In his journals, the 250-some pages about his trip to New York have been ripped out, the only substantial number of pages missing from the forty-seven journal volumes. What was so scandalous that Thoreau—or, more likely, his literary executor—decided no one should see it?
And why did Thoreau stay only six months in New York?

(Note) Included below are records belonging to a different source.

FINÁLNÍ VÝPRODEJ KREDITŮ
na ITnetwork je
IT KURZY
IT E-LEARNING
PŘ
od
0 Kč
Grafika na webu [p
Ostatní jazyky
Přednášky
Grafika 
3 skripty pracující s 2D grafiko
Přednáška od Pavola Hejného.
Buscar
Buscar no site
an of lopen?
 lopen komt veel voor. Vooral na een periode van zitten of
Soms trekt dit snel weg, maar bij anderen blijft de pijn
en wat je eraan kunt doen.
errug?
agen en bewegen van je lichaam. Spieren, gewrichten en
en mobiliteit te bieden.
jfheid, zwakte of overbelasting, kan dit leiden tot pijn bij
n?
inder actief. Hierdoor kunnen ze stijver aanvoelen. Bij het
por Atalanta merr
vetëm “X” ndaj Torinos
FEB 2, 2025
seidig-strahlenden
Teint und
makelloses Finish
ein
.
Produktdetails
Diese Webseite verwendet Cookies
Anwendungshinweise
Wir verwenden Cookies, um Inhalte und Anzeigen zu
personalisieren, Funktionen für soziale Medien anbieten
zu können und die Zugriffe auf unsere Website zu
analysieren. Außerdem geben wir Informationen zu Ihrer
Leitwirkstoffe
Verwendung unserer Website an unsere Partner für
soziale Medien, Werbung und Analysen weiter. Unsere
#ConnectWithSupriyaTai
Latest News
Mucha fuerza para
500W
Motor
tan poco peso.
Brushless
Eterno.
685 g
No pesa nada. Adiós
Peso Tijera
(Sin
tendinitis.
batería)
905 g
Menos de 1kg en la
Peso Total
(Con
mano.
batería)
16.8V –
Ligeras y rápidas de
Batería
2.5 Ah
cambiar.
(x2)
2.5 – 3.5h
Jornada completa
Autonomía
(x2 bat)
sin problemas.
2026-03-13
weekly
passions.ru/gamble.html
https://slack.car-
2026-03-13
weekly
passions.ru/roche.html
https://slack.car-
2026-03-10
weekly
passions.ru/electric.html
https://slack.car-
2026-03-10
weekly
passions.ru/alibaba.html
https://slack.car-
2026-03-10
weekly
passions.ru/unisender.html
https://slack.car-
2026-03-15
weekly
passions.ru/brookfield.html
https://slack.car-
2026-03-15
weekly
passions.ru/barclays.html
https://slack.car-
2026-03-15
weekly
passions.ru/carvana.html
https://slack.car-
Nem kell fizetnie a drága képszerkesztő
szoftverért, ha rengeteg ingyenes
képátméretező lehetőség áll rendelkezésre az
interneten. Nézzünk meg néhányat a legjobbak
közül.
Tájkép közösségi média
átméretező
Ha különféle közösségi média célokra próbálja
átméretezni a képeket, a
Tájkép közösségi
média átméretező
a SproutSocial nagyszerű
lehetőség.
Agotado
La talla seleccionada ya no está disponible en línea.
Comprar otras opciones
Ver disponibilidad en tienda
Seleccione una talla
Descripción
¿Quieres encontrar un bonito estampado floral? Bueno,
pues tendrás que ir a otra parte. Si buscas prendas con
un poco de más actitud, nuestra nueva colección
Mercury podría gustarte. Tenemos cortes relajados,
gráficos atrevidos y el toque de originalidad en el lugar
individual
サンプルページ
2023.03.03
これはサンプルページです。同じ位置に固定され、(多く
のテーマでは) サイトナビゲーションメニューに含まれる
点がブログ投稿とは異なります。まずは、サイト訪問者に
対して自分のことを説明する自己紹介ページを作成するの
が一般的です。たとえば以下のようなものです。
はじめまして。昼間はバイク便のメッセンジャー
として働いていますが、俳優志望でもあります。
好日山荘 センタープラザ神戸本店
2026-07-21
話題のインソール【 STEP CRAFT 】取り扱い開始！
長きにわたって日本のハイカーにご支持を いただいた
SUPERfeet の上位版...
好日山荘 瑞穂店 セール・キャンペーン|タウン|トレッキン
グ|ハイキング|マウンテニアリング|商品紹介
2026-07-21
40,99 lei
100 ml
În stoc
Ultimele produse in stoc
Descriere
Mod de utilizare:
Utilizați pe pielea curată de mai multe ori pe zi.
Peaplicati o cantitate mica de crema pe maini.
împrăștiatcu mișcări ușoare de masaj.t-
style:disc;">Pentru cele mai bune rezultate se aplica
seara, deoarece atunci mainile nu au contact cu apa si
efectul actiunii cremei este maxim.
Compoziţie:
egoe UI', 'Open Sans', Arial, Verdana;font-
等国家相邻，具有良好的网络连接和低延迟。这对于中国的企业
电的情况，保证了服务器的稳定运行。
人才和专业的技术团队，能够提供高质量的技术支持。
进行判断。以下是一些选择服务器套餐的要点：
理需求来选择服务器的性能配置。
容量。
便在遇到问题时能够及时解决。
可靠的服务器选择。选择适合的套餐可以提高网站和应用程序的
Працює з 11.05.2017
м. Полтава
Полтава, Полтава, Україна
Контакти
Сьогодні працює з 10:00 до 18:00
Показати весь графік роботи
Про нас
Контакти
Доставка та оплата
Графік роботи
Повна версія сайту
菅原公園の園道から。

Thoreau’s biographers go out of their way to convince us that the writer was heterosexual, although he never married and wrote freely in his journal about the beauty of men. His poem “Sympathy,” one of the few published in his lifetime, is a love poem to a boy who was his student. About that poem, one celebrated biographer went so far as to say, “When he wrote ‘he’ Thoreau really meant ‘she,’ and when he wrote ‘him,’ he really meant ‘her.'” When in his journal Thoreau wrote, “There is more than maiden modesty between us . . . I have no feature so fair as my love for him,” that same biographer said, “There is little doubt that ‘her’ was meant. . . . There are, indeed, many passages . . . where Henry’s emotional experiences with women are memorialized under a camouflage of masculine pronouns.”
By denying Thoreau's real sexuality, scholars have reduced him to a wooden icon. But this sexuality can humanize the man.
“Thoreau in Love” imagines the time of the missing pages, when Thoreau emerged from his shell and explored the wider world and himself before he returned to Concord, where he fearlessly lived the rest of his life and became the great naturalist and literary giant.